- Qalyan Kola Location within Iran
- Coordinates: 36°28′49″N 52°29′05″E﻿ / ﻿36.48028°N 52.48472°E
- Country: Iran
- Province: Mazandaran
- County: Amol
- District: Dasht-e Sar
- Rural District: Dasht-e Sar-e Sharqi

Population (2016)
- • Total: 243
- Time zone: UTC+3:30 (IRST)

= Qalyan Kola =

Village in Mazandaran province, Iran

Qalyan Kola (قليان كلا) (Note: Also romanized as Qalyān Kolā; also known as Qalyān Kolā-ye ‘Olyā) is a village in Dasht-e Sar-e Sharqi Rural District (Note: Formerly Dasht-e Sar Rural District) of Dasht-e Sar District in Amol County, Mazandaran province, Iran.

==Demographics==
===Population===
At the time of the 2006 National Census, the village's population was 300 in 67 households, when it was in Dasht-e Sar Rural District (Note: Renamed Dasht-e Sar-e Sharqi Rural District) of Dabudasht District.
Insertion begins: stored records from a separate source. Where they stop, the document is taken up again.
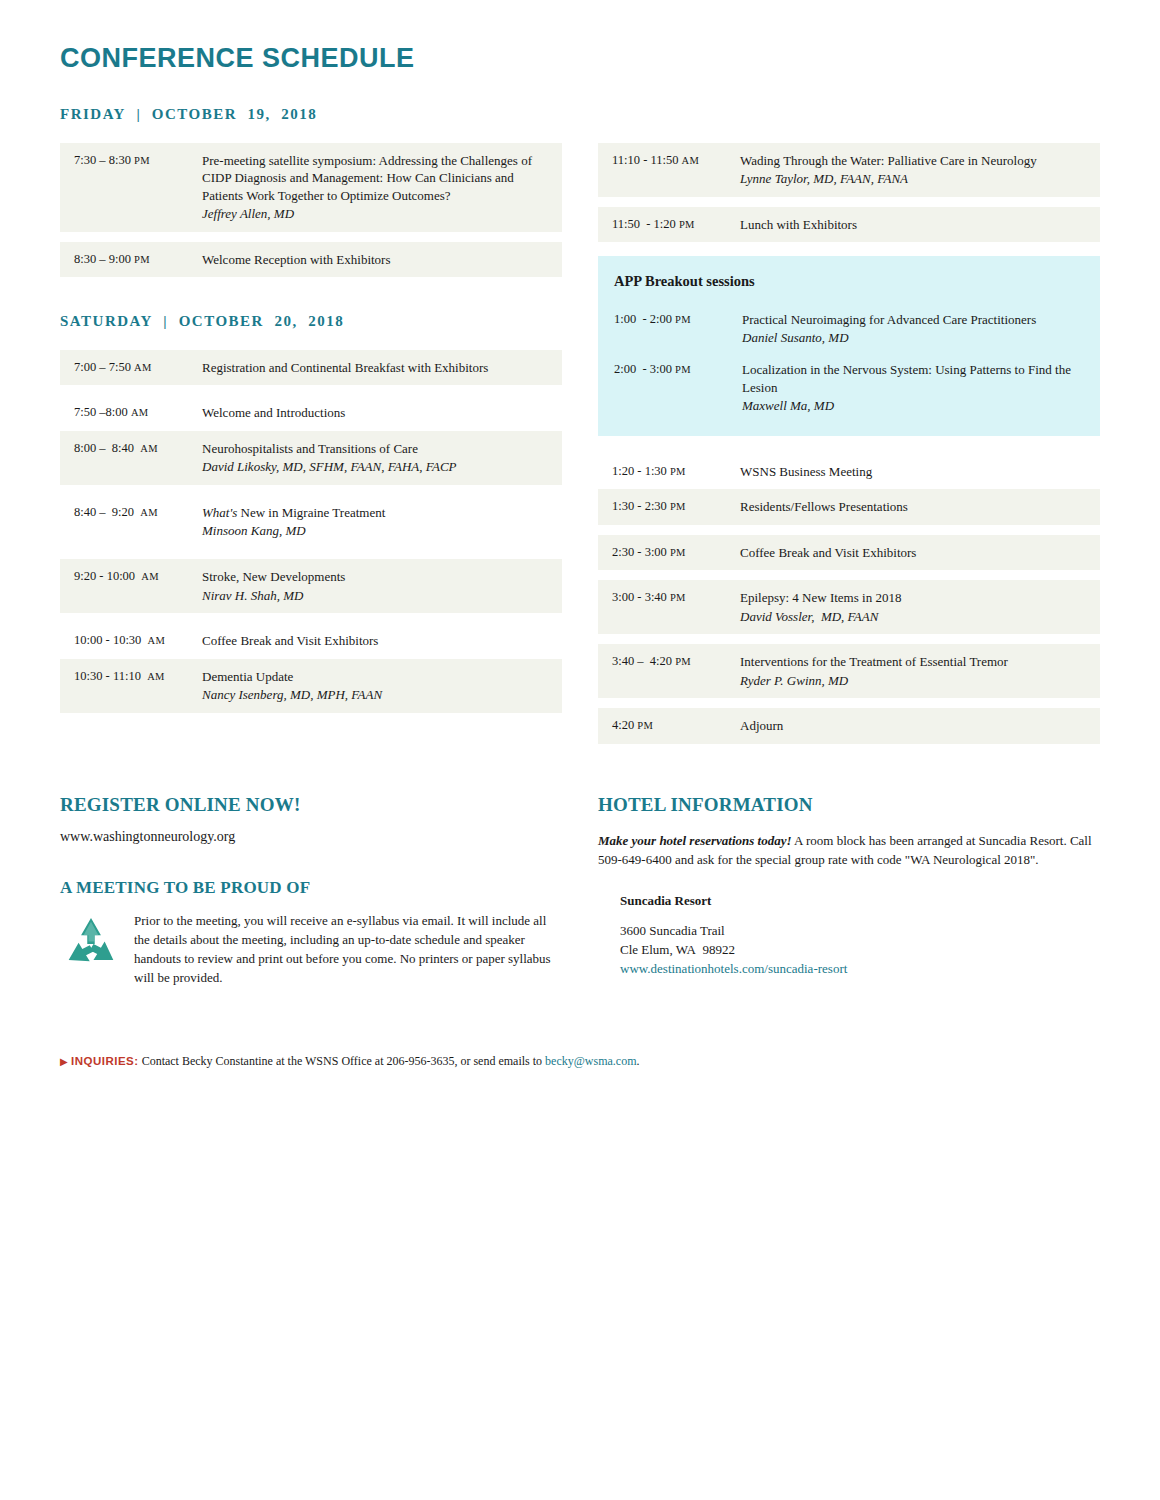CONFERENCE SCHEDULE
FRIDAY | OCTOBER 19, 2018
| 7:30 – 8:30 PM | Pre-meeting satellite symposium: Addressing the Challenges of CIDP Diagnosis and Management: How Can Clinicians and Patients Work Together to Optimize Outcomes? Jeffrey Allen, MD |
| 8:30 – 9:00 PM | Welcome Reception with Exhibitors |
SATURDAY | OCTOBER 20, 2018
| 7:00 – 7:50 AM | Registration and Continental Breakfast with Exhibitors |
| 7:50 –8:00 AM | Welcome and Introductions |
| 8:00 – 8:40 AM | Neurohospitalists and Transitions of Care David Likosky, MD, SFHM, FAAN, FAHA, FACP |
| 8:40 – 9:20 AM | What's New in Migraine Treatment Minsoon Kang, MD |
| 9:20 - 10:00 AM | Stroke, New Developments Nirav H. Shah, MD |
| 10:00 - 10:30 AM | Coffee Break and Visit Exhibitors |
| 10:30 - 11:10 AM | Dementia Update Nancy Isenberg, MD, MPH, FAAN |
| 11:10 - 11:50 AM | Wading Through the Water: Palliative Care in Neurology Lynne Taylor, MD, FAAN, FANA |
| 11:50 - 1:20 PM | Lunch with Exhibitors |
APP Breakout sessions
| 1:00 - 2:00 PM | Practical Neuroimaging for Advanced Care Practitioners Daniel Susanto, MD |
| 2:00 - 3:00 PM | Localization in the Nervous System: Using Patterns to Find the Lesion Maxwell Ma, MD |
| 1:20 - 1:30 PM | WSNS Business Meeting |
| 1:30 - 2:30 PM | Residents/Fellows Presentations |
| 2:30 - 3:00 PM | Coffee Break and Visit Exhibitors |
| 3:00 - 3:40 PM | Epilepsy: 4 New Items in 2018 David Vossler, MD, FAAN |
| 3:40 – 4:20 PM | Interventions for the Treatment of Essential Tremor Ryder P. Gwinn, MD |
| 4:20 PM | Adjourn |
REGISTER ONLINE NOW!
www.washingtonneurology.org
A MEETING TO BE PROUD OF
Prior to the meeting, you will receive an e-syllabus via email. It will include all the details about the meeting, including an up-to-date schedule and speaker handouts to review and print out before you come. No printers or paper syllabus will be provided.
HOTEL INFORMATION
Make your hotel reservations today! A room block has been arranged at Suncadia Resort. Call 509-649-6400 and ask for the special group rate with code "WA Neurological 2018".
Suncadia Resort
3600 Suncadia Trail
Cle Elum, WA 98922
www.destinationhotels.com/suncadia-resort
▶ INQUIRIES: Contact Becky Constantine at the WSNS Office at 206-956-3635, or send emails to becky@wsma.com.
The following census in 2011 counted 228 people in 61 households. The 2016 census measured the population of the village as 243 people in 73 households, by which time the rural district had been separated from the district in the formation of Dasht-e Sar District and renamed Dasht-e Sar-e Sharqi Rural District.